Rektor asing di Universitas negeri baru saja diwacanakan oleh Menristek dikti. Ada setidaknya 4 alasan yang disampaikan mengapa mewacanakan hal ini yaitu karena sudah lumrah dilakukan di negara lain seperti singapura, untuk akselerasi rangking dunia PTN, untuk mendapatkan pendidikan kelas dunia di dalam negeri, dan target peringkat 100 besar dunia.
Tentu saja perbedaan pendapat akan muncul mengenai hal ini. Kelompok yg anti karena didasari primordialisme akan segera berkata, "Pak menteri ini antek asing! Sekarang universitas kita pun akan dikuasai oleh asing, apalagi yang bisa dibanggakan dari negeri ini? Orang yang lebih rasional mungkin akan bertanya, apakah anak bangsa ini tidak ada yang sanggup? Atau apakah ini solusi? Di sisi lain, mungkin ada juga kelompok masyarakat yang sangat mendukung wacana ini, dengan alasan "memang orang indonesia, kalau tidak digituin tidak akan maju".
Perguruan Tinggi kita kini
Saya kira semua orang yang mencintai indonesia sepakat bahwa mutu universitas kita masih harus ditingkatkan. Sekalipun kita telah memilih universitas terbaik di Indonesia untuk dibandingkan dengan universitas di negara lain, negara kita masih kalah.
Bandingkan saja dengan singapura misalnya dimana universitas terbaik mereka sekarang telah menduduki peringkat 11 dunia dan ada dua universitas yang ada di top 100 berdasarkan data dari QS ranking. Dari sumber data yang sama, universitas terbaik malaysia juga telah mengungguli Indonesia dengan menduduki peringkat 70 dunia dan memiliki 5 universitas yang berada di top 300 dunia.

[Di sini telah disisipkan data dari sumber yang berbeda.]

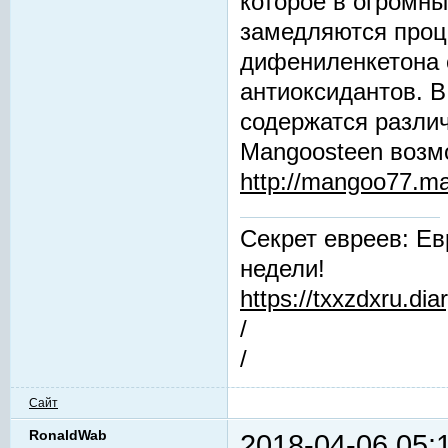
которое в огромны
замедляются проц
дифениленкетона 
антиоксидантов. В
содержатся разли
Mangoosteen возм
http://mangoo77.m
Секрет евреев: Ев
недели!
https://txxzdxru.di
/
/
Сайт
RonaldWab
2018-04-06 05: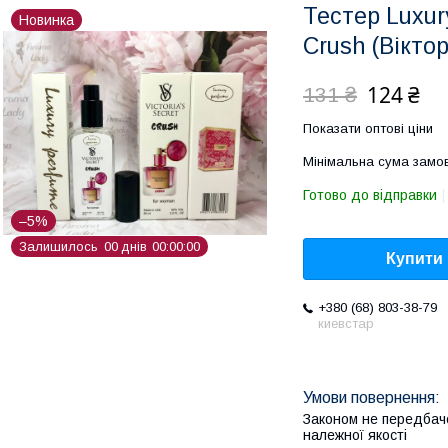
Тестер Luxury
Новинка
Crush (Вікто
124 ₴
131 ₴
Показати оптові ціни
Мінімальна сума замов
Готово до відправки
–5%
Залишилось
0
0
днів
0
0
0
0
0
0
Купити
+380 (68) 803-38-79
киевстар
Законом не передбач
належної якості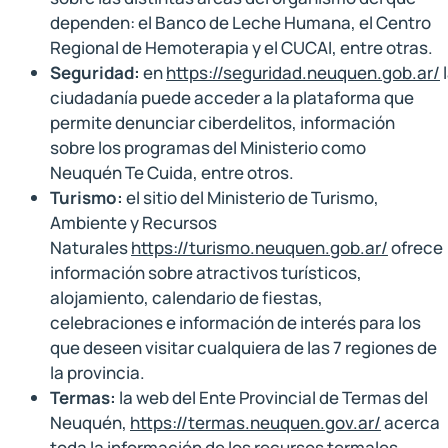
dependen: el Banco de Leche Humana, el Centro
Regional de Hemoterapia y el CUCAI, entre otras.
Seguridad:
en
https://seguridad.neuquen.gob.ar/
ciudadanía puede acceder a la plataforma que
permite denunciar ciberdelitos, información
sobre los programas del Ministerio como
Neuquén Te Cuida, entre otros.
Turismo:
el sitio del Ministerio de Turismo,
Ambiente y Recursos
Naturales
https://turismo.neuquen.gob.ar/
ofrece
información sobre atractivos turísticos,
alojamiento, calendario de fiestas,
celebraciones e información de interés para los
que deseen visitar cualquiera de las 7 regiones de
la provincia.
Termas:
la web del Ente Provincial de Termas del
Neuquén,
https://termas.neuquen.gov.ar/
acerca
toda la información de los recursos termales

Sementara universitas terbaik Indonesia yang diwakili Universitas Indonesia (UI) hanya mampu menduduki peringkat 296 dunia dan tidak ada Perguruan Tinggi selain UI yang ada di top 300 dunia. Padahal dari segi umur Indonesia telah lebih lama merdeka, dan universitasnya telah lebih lama berdiri juga.
Jika dibandingkan jumlah publikasi SCI (science citation index) dari periode 1996-2018, Indonesia menduduki peringkat 11 di asia dengan total dokumen 1.1 juta, kalah dengan Thailand, Malaysia, Singapura, Taiwan, Jepang, China yang masing-masing memiliki total dokumen publikasi secara berurut 1.78 Juta, 2.86 Juta, 2.92 Juta, 6.58 Juta, 27.5 Juta, 59.01 Juta (www.scimagojr.com, diakses pada 8/8/2019).

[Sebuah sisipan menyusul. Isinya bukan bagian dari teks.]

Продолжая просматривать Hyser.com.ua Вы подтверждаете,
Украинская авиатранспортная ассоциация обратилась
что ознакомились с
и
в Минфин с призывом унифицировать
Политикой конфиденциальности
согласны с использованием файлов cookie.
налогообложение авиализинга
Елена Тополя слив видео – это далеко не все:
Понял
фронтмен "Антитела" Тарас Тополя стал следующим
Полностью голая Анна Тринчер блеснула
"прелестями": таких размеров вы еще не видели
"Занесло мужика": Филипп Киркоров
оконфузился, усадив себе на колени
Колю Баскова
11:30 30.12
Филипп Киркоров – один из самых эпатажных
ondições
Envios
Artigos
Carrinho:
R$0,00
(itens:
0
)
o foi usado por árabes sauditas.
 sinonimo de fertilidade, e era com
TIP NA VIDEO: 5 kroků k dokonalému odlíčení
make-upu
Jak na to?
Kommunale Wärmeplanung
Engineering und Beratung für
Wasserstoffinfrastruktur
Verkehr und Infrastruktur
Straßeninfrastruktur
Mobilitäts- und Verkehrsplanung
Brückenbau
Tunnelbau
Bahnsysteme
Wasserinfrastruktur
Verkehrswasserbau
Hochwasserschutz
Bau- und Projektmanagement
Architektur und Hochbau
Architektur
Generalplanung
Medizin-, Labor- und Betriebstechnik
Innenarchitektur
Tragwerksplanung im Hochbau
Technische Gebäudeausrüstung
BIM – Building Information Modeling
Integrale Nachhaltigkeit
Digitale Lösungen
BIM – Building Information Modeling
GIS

Secara peringkat hal ini tidak terlalu buruk. Tetapi jika dibandingkan dengan jumlah dosen di Indonesia yang berjumlah sekitar 289 ribu (data forlap dikti 2016), maka dalam periode 1996 sampai 2018 jumlah publikasi rata-rata per orang dosen kita hanya ada di angka 3.8 publikasi per orang per 24 tahun.
Biar kelihatan lebih baik, mari kita bagikan dengan jumlah dosen yang berpendidikan doktor saja yang berjumlah 43.693, maka publikasi per satu orang dosen dalam 24 tahun terakhir adalah 25, atau setara 1 tahun satu jurnal SCI. Sayangnya saya tidak mendapatkan data pembanding untuk jumlah dosen di Singapura.

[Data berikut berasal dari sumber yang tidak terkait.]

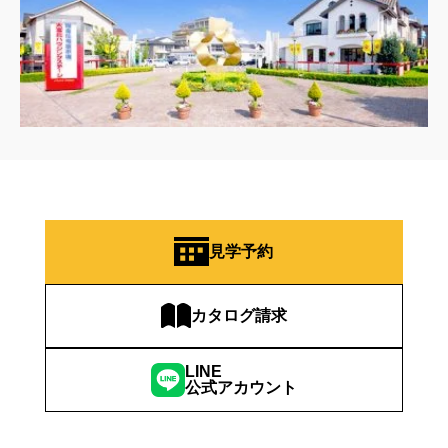
見学予約
カタログ請求
LINE
公式アカウント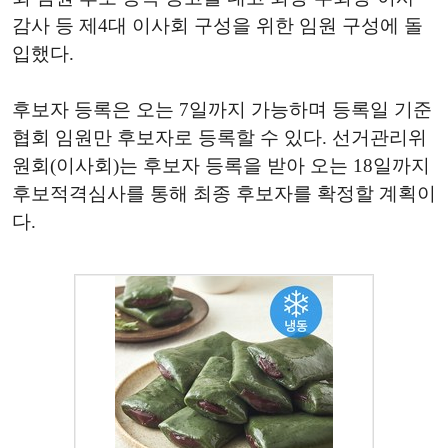
감사 등 제4대 이사회 구성을 위한 임원 구성에 돌
입했다.
후보자 등록은 오는 7일까지 가능하며 등록일 기준
협회 임원만 후보자로 등록할 수 있다. 선거관리위
원회(이사회)는 후보자 등록을 받아 오는 18일까지
후보적격심사를 통해 최종 후보자를 확정할 계획이
다.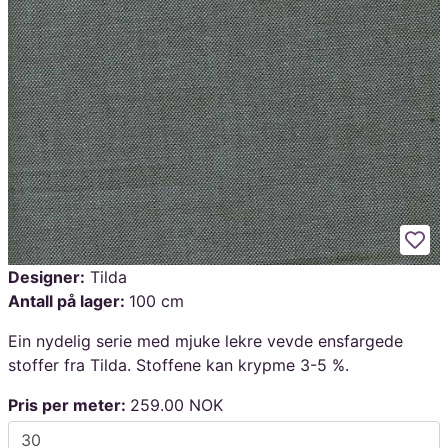
Legg
Designer:
Tilda
Antall på lager:
100 cm
Ein nydelig serie med mjuke lekre vevde ensfargede
stoffer fra Tilda. Stoffene kan krypme 3-5 %.
Pris per meter:
259.00 NOK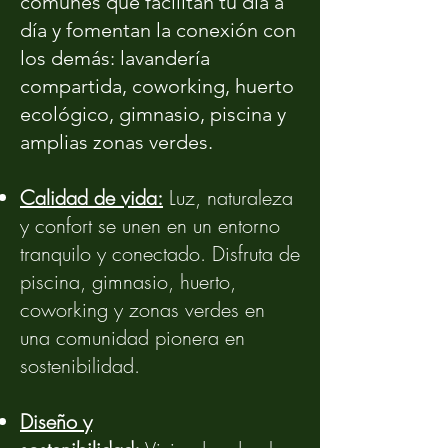
comunes que facilitan tu día a
día y fomentan la conexión con
los demás: lavandería
compartida, coworking, huerto
ecológico, gimnasio, piscina y
amplias zonas verdes.
Calidad de vida:
Luz, naturaleza
y confort se unen en un entorno
tranquilo y conectado. Disfruta de
piscina, gimnasio, huerto,
coworking y zonas verdes en
una comunidad pionera en
sostenibilidad.
Diseño y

Data-data ini sebenarnya hanyalah puncak dari gunung es persoalan yang ada di unversitas di Indonesia. Apakah rektor asing mampu menyelesaikan persoalan ini adalah pertanyaan yang tidak fundamental, lebih baik kita menelaah akar dari persoalan ini, setelahnya kita melihat korelasi antara tawaran solusi rektor asing dan persoalan yang kita hadapi.
Harus diakui, pemerintah telah berupaya meningkatkan kualitas pendidikan indonesia, misalnya saja dengan pemberian sertifikasi dosen, insentif untuk publikasi ilmiah, hibah untuk penelitian,penutupan perguruan tinggi yang melanggar peraturan, dan tentu saja anggaran pendidikan yang sudah mencapai 20 persen dari total APBN.